*What the exercise asks*:
Exactly transcribe the line that holds "por tentativas de" and every remaining line of the records, up to and including the final one, with nothing else.

*Records drawn from a dataset*:
-- Opening Marker --
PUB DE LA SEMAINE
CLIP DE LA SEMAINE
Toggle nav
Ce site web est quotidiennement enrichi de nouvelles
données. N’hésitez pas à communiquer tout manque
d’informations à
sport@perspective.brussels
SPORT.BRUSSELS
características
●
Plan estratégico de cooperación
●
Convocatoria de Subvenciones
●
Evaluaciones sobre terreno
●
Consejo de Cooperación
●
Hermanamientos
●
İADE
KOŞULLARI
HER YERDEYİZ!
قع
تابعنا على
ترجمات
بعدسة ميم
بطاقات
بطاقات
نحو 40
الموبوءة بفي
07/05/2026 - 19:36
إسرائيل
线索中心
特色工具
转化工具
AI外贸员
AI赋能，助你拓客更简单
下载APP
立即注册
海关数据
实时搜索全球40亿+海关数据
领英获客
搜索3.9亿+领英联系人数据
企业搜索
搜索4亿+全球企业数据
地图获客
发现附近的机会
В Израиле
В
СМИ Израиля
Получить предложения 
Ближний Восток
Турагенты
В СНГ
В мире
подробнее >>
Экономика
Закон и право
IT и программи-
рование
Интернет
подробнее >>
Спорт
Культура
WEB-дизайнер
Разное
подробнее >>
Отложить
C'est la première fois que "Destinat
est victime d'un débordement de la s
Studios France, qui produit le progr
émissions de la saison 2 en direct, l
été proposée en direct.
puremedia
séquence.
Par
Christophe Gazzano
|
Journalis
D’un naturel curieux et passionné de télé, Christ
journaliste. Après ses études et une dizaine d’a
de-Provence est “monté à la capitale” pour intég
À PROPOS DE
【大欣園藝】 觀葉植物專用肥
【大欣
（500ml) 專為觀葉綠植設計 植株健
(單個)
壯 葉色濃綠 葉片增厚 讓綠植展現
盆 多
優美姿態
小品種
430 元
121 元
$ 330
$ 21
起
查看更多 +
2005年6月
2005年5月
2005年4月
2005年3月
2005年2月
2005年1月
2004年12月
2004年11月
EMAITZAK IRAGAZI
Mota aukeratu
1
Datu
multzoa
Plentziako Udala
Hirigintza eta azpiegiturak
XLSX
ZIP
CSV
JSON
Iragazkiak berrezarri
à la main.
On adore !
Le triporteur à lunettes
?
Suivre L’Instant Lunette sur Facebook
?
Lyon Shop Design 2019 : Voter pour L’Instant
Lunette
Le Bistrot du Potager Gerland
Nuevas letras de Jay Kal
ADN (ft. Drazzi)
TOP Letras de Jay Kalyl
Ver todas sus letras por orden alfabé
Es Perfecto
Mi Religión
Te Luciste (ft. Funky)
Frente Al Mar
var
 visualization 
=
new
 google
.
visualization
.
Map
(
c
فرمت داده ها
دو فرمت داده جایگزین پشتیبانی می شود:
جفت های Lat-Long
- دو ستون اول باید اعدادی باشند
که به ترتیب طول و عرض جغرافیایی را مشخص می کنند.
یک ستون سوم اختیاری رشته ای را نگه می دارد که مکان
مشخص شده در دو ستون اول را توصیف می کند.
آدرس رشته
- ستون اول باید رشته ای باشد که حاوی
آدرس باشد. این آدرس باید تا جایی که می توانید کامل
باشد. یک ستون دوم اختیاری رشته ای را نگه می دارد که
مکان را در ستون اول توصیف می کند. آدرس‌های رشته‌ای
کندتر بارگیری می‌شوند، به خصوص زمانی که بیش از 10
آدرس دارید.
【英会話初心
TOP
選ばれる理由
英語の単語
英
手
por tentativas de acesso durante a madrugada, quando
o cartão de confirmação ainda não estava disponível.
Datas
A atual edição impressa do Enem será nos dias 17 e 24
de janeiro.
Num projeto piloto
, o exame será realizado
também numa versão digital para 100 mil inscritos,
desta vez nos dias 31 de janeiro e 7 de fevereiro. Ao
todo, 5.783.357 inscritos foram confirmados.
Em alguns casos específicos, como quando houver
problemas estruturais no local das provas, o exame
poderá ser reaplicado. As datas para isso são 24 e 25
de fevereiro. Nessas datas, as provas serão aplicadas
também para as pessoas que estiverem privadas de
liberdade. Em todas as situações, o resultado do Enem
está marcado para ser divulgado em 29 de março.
-- Closing Marker --
*Result*:
por tentativas de acesso durante a madrugada, quando
o cartão de confirmação ainda não estava disponível.
Datas
A atual edição impressa do Enem será nos dias 17 e 24
de janeiro.
Num projeto piloto
, o exame será realizado
também numa versão digital para 100 mil inscritos,
desta vez nos dias 31 de janeiro e 7 de fevereiro. Ao
todo, 5.783.357 inscritos foram confirmados.
Em alguns casos específicos, como quando houver
problemas estruturais no local das provas, o exame
poderá ser reaplicado. As datas para isso são 24 e 25
de fevereiro. Nessas datas, as provas serão aplicadas
também para as pessoas que estiverem privadas de
liberdade. Em todas as situações, o resultado do Enem
está marcado para ser divulgado em 29 de março.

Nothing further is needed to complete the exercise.